Laundry.I'm serious.
So. Serious.
Then He decided to be a little conversational.
He said
"You were right about My Will, insomuch as I want you to be at home as opposed to going to school or working full time. You got that part a long time ago, but it looks like you've been waiting for some Bigger And Better Will, though, and that's not happening. You need to remember that My Will is bigger and better than what you presently see. Accept it for what it is now, and we can move on to the next step when we get there."
I interrupted.
"But if I'm doing your will, why do I feel like I'm failing? Why do my days feel pointless? Why does it feel like a standstill?"
"Because," He replied, "You ARE standing still. You're where I told you to be, but you're not doing what I told you to do. Unless you're doing
what I tell you to do,
when and
where I tell you to do it, you're not really doing My Will, are you?"
"Oh. That makes a lot of sense." I said.
I didn't say that aloud, but if words in your mind can sound crestfallen, mine did.
Like a gently reprimanding father teaching his child to recognize his own mistakes, he questioned me again. I felt like I was six years old again.
"And what is it that you have been given to do?"
"... housework...."
"Specifically."
"... I like cooking..."
"Stop dallying and just say it. You know what I'm talking about. I already told you to begin with."
"Laundry."
Then you know what He said?
He said "That's right. Whatever I have given you to do, do it. This is my will."
I have never before felt so enlightened, foolish, and disappointed all at once.
What a menial task.
"I figured out the problem. For real this time. Well actually -" I interrupted myself, "God showed me.
His will for me is to do the laundry."
Sweet words to my mother's ears.
When I say laundry, I mean it literally as well as broadly- encompassing all the little no-fun things that must be done to maintain order in a home brimful of people.
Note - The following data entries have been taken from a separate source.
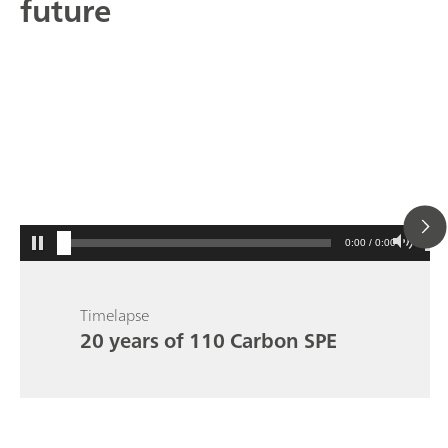
future
0:00 / 0:00
Timelapse
20 years of 110 Carbon SPE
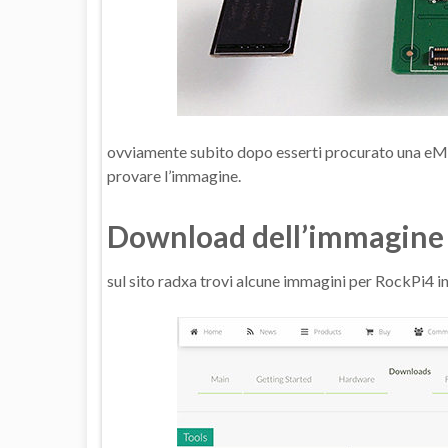
ovviamente subito dopo esserti procurato una eMM
provare l’immagine.
Download dell’immagine 
sul sito radxa trovi alcune immagini per RockPi4 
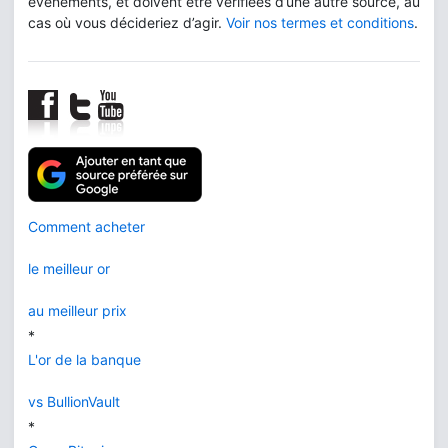
événements, et doivent être vérifiées d’une autre source, au
cas où vous décideriez d’agir.
Voir nos termes et conditions
.
Comment acheter
le meilleur or
au meilleur prix
*
L'or de la banque
vs BullionVault
*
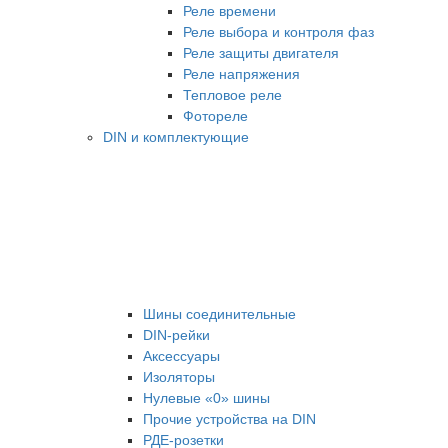
Реле времени
Реле выбора и контроля фаз
Реле защиты двигателя
Реле напряжения
Тепловое реле
Фотореле
DIN и комплектующие
Шины соединительные
DIN-рейки
Аксессуары
Изоляторы
Нулевые «0» шины
Прочие устройства на DIN
РДЕ-розетки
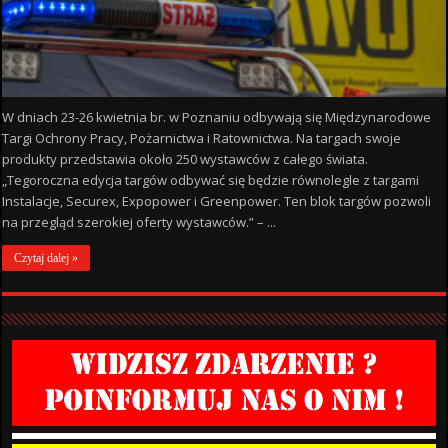
W dniach 23-26 kwietnia br. w Poznaniu odbywają się Międzynarodowe
Targi Ochrony Pracy, Pożarnictwa i Ratownictwa. Na targach swoje
produkty przedstawia około 250 wystawców z całego świata.
„Tegoroczna edycja targów odbywać się będzie równolegle z targami
Instalacje, Securex, Expopower i Greenpower. Ten blok targów pozwoli
na przegląd szerokiej oferty wystawców.” – ...
Czytaj dalej »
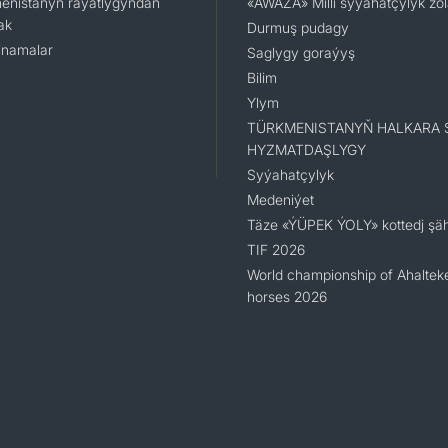
enistanyň raýatlygyndan
«AWAZA» Milli syýahatçylyk zo
ak
Durmuş pudagy
namalar
Saglygy goraýyş
Bilim
Ylym
TÜRKMENISTANYŇ HALKARA 
HYZMATDAŞLYGY
Syýahatçylyk
Medeniýet
Täze «ÝÜPEK ÝOLY» kottedj şäh
TIF 2026
World championship of Ahaltek
horses 2026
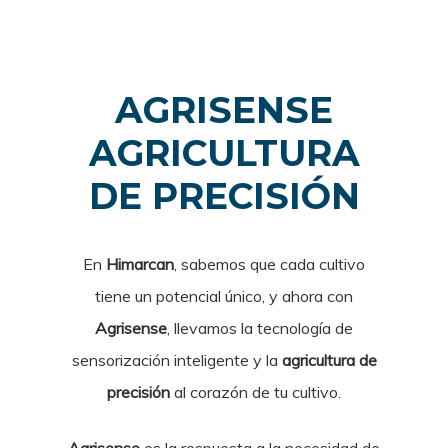
AGRISENSE
AGRICULTURA
DE PRECISIÓN
En
Himarcan
, sabemos que cada cultivo
tiene un potencial único, y ahora con
Agrisense
, llevamos la tecnología de
sensorización inteligente y la
agricultura de
precisión
al corazón de tu cultivo.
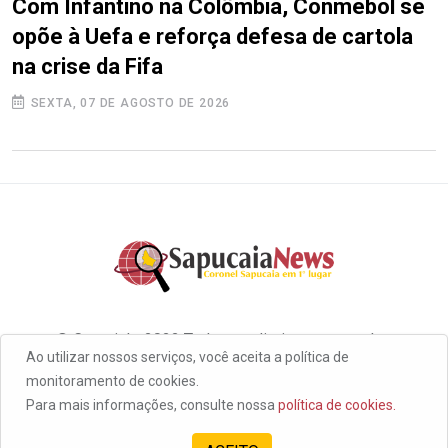
Com Infantino na Colômbia, Conmebol se
opõe à Uefa e reforça defesa de cartola
na crise da Fifa
SEXTA, 07 DE AGOSTO DE 2026
© Copyright 2022 Todos os direitos reservados
Ao utilizar nossos serviços, você aceita a política de
monitoramento de cookies.
Para mais informações, consulte nossa
política de cookies.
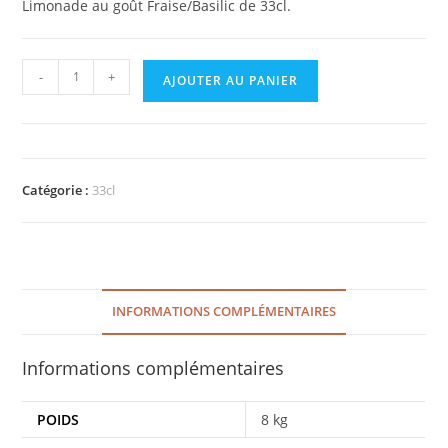
Limonade au goût Fraise/Basilic de 33cl.
-
+
AJOUTER AU PANIER
Catégorie :
33cl
INFORMATIONS COMPLÉMENTAIRES
Informations complémentaires
POIDS
8 kg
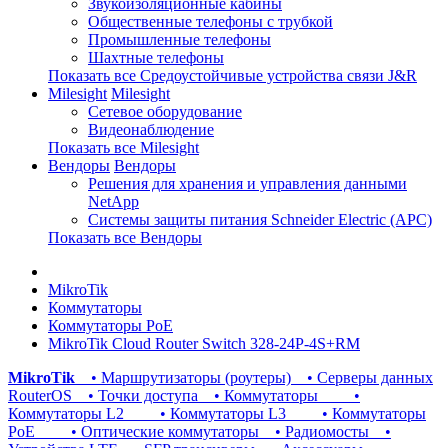
Звукоизоляционные кабины
Общественные телефоны с трубкой
Промышленные телефоны
Шахтные телефоны
Показать все Средоустойчивые устройства связи J&R
Milesight
Milesight
Сетевое оборудование
Видеонаблюдение
Показать все Milesight
Вендоры
Вендоры
Решения для хранения и управления данными
NetApp
Системы защиты питания Schneider Electric (APC)
Показать все Вендоры
MikroTik
Коммутаторы
Коммутаторы PoE
MikroTik Cloud Router Switch 328-24P-4S+RM
MikroTik
• Маршрутизаторы (роутеры)
• Серверы данных
RouterOS
• Точки доступа
• Коммутаторы
•
Коммутаторы L2
• Коммутаторы L3
• Коммутаторы
PoE
• Оптические коммутаторы
• Радиомосты
•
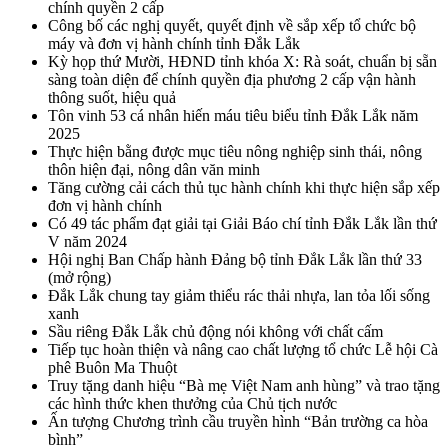
chính quyền 2 cấp
Công bố các nghị quyết, quyết định về sắp xếp tổ chức bộ
máy và đơn vị hành chính tỉnh Đắk Lắk
Kỳ họp thứ Mười, HĐND tỉnh khóa X: Rà soát, chuẩn bị sẵn
sàng toàn diện để chính quyền địa phương 2 cấp vận hành
thông suốt, hiệu quả
Tôn vinh 53 cá nhân hiến máu tiêu biểu tỉnh Đắk Lắk năm
2025
Thực hiện bằng được mục tiêu nông nghiệp sinh thái, nông
thôn hiện đại, nông dân văn minh
Tăng cường cải cách thủ tục hành chính khi thực hiện sắp xếp
đơn vị hành chính
Có 49 tác phẩm đạt giải tại Giải Báo chí tỉnh Đắk Lắk lần thứ
V năm 2024
Hội nghị Ban Chấp hành Đảng bộ tỉnh Đắk Lắk lần thứ 33
(mở rộng)
Đắk Lắk chung tay giảm thiểu rác thải nhựa, lan tỏa lối sống
xanh
Sầu riêng Đắk Lắk chủ động nói không với chất cấm
Tiếp tục hoàn thiện và nâng cao chất lượng tổ chức Lễ hội Cà
phê Buôn Ma Thuột
Truy tặng danh hiệu “Bà mẹ Việt Nam anh hùng” và trao tặng
các hình thức khen thưởng của Chủ tịch nước
Ấn tượng Chương trình cầu truyền hình “Bản trường ca hòa
bình”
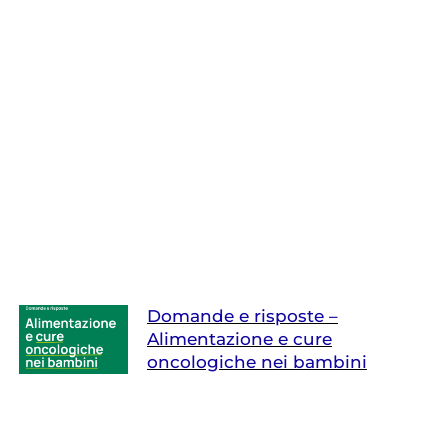
Domande e risposte –
Alimentazione e cure
oncologiche nei bambini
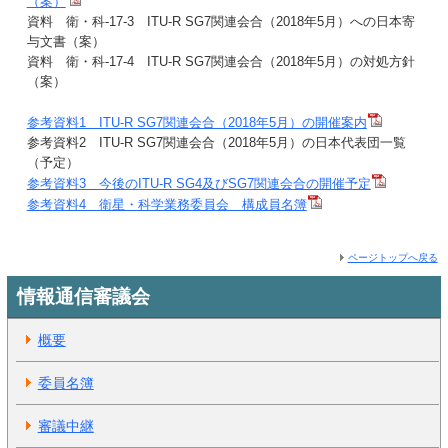
（案）
資料 衛・科-17-3 ITU-R SG7関連会合（2018年5月）への日本寄
与文書（案）
資料 衛・科-17-4 ITU-R SG7関連会合（2018年5月）の対処方針
（案）
参考資料1 ITU-R SG7関連会合（2018年5月）の開催案内
参考資料2 ITU-R SG7関連会合（2018年5月）の日本代表団一覧
（予定）
参考資料3 今後のITU-R SG4及びSG7関連会合の開催予定
参考資料4 衛星・科学業務委員会 構成員名簿
ページトップへ戻る
情報通信審議会
概要
委員名簿
審議中継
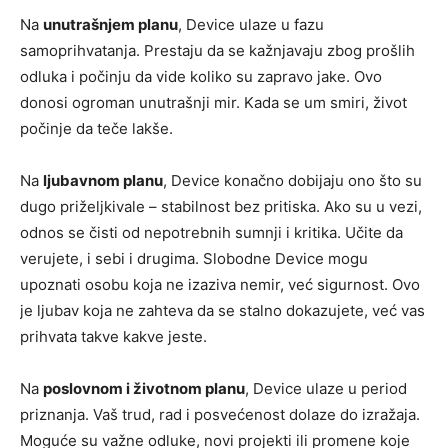
Na
unutrašnjem planu
, Device ulaze u fazu
samoprihvatanja. Prestaju da se kažnjavaju zbog prošlih
odluka i počinju da vide koliko su zapravo jake. Ovo
donosi ogroman unutrašnji mir. Kada se um smiri, život
počinje da teče lakše.
Na
ljubavnom planu
, Device konačno dobijaju ono što su
dugo priželjkivale – stabilnost bez pritiska. Ako su u vezi,
odnos se čisti od nepotrebnih sumnji i kritika. Učite da
verujete, i sebi i drugima. Slobodne Device mogu
upoznati osobu koja ne izaziva nemir, već sigurnost. Ovo
je ljubav koja ne zahteva da se stalno dokazujete, već vas
prihvata takve kakve jeste.
Na
poslovnom i životnom planu
, Device ulaze u period
priznanja. Vaš trud, rad i posvećenost dolaze do izražaja.
Moguće su važne odluke, novi projekti ili promene koje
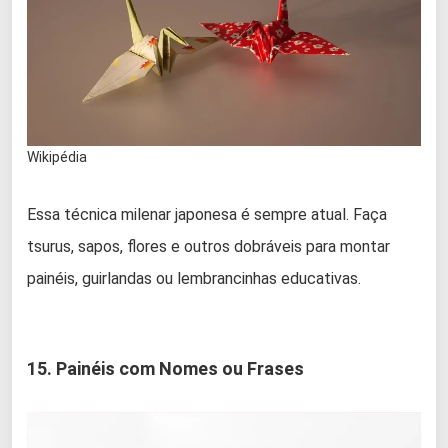
Wikipédia
Essa técnica milenar japonesa é sempre atual. Faça
tsurus, sapos, flores e outros dobráveis para montar
painéis, guirlandas ou lembrancinhas educativas.
15. Painéis com Nomes ou Frases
I'm not exactly thrilled that this is God's will for me right now. But these are the things that need to be done Here, and I'm certain that Here is where He wants me.
I'm also certain that it's a step. You know those steps Everyone Else is climbing?
This is my step.
It just looks different from theirs. And one day I'll be on the next step. God's Will for Right Now won't be the same forever - The Present calls for menial labor. Maybe the Future will be a little shinier. Maybe.
This is where it becomes important for me to find my identity and worth in Christ and His Glory.
Let's face it - you're probably not going to be really impressed with me if we're all hanging out and you ask everyone what God has us doing right now.
Someone will probably say God has them on their way to Pensacola Christian College or something peachy like that.
Someone else will probably say God has them working a crazy stressful full time job.
Someone else might even be taking a little break from work or school to really "focus on God" and "find His will", which is dandy.
And then you know what I will say?
God has me at home doing my family's laundry and making killer chocolate cookies.
Maybe it's just me, but that sounds a lot less impressive. (except about the cookies. you should try one)
As a matter of fact, to some people it sounds downright lazy.
But nobody can say, "You're crazy. That is not God's will."
Because God already told me, "This is my will for you, love. It is enough."